Infect Immun. 2024 Dec 23:e0048724. doi: 10.1128/iai.00487-24. Online ahead of print.

Abstract

Dormancy is an adaptation in which cells reduce their metabolism, transcription, and translation to stay alive under stressful conditions, preserving the capacity to reactivate once the environment reverts to favorable conditions. Dormancy and reactivation of Cryptococcus neoformans (Cn) are closely linked to intracellular residency within macrophages. Our previous work showed that in vitro murine macrophages rely on the viable but not cultivable (VBNC-a dormancy phenotype) fungus from active Cn, with striking differences in immunometabolic gene expression. Here, we analyzed the influence of VBNC and active Cn on the immunometabolism of infected macrophages, combining metabolic gene expression, mitochondrial membrane potential (ΔΨm), oxygen consumption analysis, and uptake of glucose and fatty acids. The active fungus induced mitochondrial depolarization, and increased glycolysis and mitochondrial oxygen consumption. VBNC infection in bone marrow-derived macrophage (BMDM) caused an attenuated modification in mitochondrial metabolism.
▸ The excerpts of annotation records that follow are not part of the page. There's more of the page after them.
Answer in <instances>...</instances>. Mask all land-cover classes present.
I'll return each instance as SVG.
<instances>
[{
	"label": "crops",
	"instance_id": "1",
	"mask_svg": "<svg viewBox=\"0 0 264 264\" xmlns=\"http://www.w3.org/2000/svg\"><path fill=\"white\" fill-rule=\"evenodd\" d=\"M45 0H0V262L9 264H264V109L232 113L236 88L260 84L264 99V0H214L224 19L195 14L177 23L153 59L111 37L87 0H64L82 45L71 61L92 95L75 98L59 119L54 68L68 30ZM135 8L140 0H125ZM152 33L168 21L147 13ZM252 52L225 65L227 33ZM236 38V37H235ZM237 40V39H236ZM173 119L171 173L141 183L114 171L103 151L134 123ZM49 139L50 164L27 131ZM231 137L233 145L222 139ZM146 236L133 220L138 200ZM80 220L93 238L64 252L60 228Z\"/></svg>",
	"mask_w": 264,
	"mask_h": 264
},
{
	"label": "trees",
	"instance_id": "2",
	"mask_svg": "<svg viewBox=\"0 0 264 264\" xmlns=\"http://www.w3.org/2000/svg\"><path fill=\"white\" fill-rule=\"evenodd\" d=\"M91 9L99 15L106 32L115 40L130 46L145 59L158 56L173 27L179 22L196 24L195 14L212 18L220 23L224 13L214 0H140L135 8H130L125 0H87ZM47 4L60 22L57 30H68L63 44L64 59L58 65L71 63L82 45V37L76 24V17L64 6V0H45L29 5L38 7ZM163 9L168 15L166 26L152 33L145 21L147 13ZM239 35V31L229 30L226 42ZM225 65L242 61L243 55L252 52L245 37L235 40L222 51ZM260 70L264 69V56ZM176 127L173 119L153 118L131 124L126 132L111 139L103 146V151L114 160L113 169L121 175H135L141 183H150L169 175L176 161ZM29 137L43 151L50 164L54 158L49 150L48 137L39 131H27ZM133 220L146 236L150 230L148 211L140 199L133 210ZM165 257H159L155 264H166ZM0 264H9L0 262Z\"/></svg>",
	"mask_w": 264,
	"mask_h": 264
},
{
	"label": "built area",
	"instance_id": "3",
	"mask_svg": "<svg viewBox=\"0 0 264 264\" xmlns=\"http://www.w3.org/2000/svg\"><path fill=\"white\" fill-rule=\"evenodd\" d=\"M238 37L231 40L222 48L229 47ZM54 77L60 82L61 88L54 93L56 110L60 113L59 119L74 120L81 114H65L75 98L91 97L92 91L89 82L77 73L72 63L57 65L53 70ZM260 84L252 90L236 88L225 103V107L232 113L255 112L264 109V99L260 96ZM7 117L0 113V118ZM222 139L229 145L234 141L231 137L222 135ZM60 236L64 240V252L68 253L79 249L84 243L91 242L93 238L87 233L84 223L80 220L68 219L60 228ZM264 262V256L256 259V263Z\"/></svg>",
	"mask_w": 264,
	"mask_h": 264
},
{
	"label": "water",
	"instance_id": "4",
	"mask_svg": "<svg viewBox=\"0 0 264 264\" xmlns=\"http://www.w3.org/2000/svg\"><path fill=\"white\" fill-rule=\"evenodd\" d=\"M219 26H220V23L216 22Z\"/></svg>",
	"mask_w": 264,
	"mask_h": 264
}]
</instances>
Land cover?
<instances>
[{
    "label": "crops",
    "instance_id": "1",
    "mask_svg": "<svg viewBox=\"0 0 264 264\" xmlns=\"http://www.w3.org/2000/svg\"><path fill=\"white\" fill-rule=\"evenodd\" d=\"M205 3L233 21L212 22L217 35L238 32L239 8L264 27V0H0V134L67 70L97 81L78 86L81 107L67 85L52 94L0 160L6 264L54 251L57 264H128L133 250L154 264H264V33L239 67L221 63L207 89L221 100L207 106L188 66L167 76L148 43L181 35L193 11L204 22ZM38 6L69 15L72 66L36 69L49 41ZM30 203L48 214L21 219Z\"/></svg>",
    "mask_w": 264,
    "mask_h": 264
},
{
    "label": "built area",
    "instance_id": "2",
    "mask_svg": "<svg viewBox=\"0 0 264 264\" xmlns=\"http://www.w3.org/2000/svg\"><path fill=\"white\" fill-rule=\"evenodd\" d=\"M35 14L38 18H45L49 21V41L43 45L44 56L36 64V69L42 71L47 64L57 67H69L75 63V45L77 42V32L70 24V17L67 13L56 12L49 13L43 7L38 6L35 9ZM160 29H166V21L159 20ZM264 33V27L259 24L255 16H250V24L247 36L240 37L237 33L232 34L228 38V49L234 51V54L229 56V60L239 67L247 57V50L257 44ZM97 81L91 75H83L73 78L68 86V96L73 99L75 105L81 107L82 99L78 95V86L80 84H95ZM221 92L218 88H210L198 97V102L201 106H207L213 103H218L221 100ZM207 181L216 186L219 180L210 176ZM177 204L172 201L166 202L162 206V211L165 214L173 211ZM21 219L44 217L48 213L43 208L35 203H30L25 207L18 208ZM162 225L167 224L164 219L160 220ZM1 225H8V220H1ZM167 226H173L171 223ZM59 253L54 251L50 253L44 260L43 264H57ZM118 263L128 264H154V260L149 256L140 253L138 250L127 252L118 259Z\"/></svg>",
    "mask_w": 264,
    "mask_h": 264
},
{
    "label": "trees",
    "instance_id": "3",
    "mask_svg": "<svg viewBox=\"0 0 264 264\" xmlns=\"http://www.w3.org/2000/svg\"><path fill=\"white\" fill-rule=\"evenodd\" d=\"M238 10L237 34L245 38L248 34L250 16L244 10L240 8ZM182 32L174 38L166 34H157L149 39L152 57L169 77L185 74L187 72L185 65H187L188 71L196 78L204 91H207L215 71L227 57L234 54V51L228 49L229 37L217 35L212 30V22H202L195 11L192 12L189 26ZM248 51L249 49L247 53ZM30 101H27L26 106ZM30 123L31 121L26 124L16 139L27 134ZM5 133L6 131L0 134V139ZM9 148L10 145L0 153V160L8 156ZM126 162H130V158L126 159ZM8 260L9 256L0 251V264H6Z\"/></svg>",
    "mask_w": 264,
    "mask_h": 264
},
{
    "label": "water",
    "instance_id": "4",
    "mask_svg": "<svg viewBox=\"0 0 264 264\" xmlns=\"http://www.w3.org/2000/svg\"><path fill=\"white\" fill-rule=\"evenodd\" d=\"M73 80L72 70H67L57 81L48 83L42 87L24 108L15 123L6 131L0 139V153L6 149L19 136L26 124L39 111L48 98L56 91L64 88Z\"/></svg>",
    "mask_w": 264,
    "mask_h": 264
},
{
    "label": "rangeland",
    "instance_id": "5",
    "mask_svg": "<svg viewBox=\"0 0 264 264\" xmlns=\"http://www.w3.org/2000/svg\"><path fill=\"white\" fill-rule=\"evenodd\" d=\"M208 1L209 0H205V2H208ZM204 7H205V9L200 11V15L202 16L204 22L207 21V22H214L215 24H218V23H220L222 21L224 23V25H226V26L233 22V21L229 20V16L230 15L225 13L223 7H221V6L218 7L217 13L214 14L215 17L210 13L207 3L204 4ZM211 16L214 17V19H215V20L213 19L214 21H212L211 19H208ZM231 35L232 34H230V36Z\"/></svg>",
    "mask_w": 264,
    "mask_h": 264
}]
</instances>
However, we found differences in BMDM infected with VBNC vs those infected with active fungus, where VBNC induced an increment in fatty acid uptake in M0 and M1 BMDM, measured by incorporation of BODIPY-palmitate, accompanied by an increase in expression of fatty acid transporters Fabp1 and Fabp4. Overall, distinct fatty acid-related responses induced by VBNC and active Cn suggest different immunomodulatory reactions, depending on the microbial growth stage. We posit that, for VBNC, some of these macrophage metabolic responses reflect the establishment of prolonged microbial intracellular residency and possibly initial stages of granuloma formation.

Keywords: Acod1; Cryptococcus neoformans; Fabp1; Fabp4; VBNC; dormancy; immunometabolism; macrophage.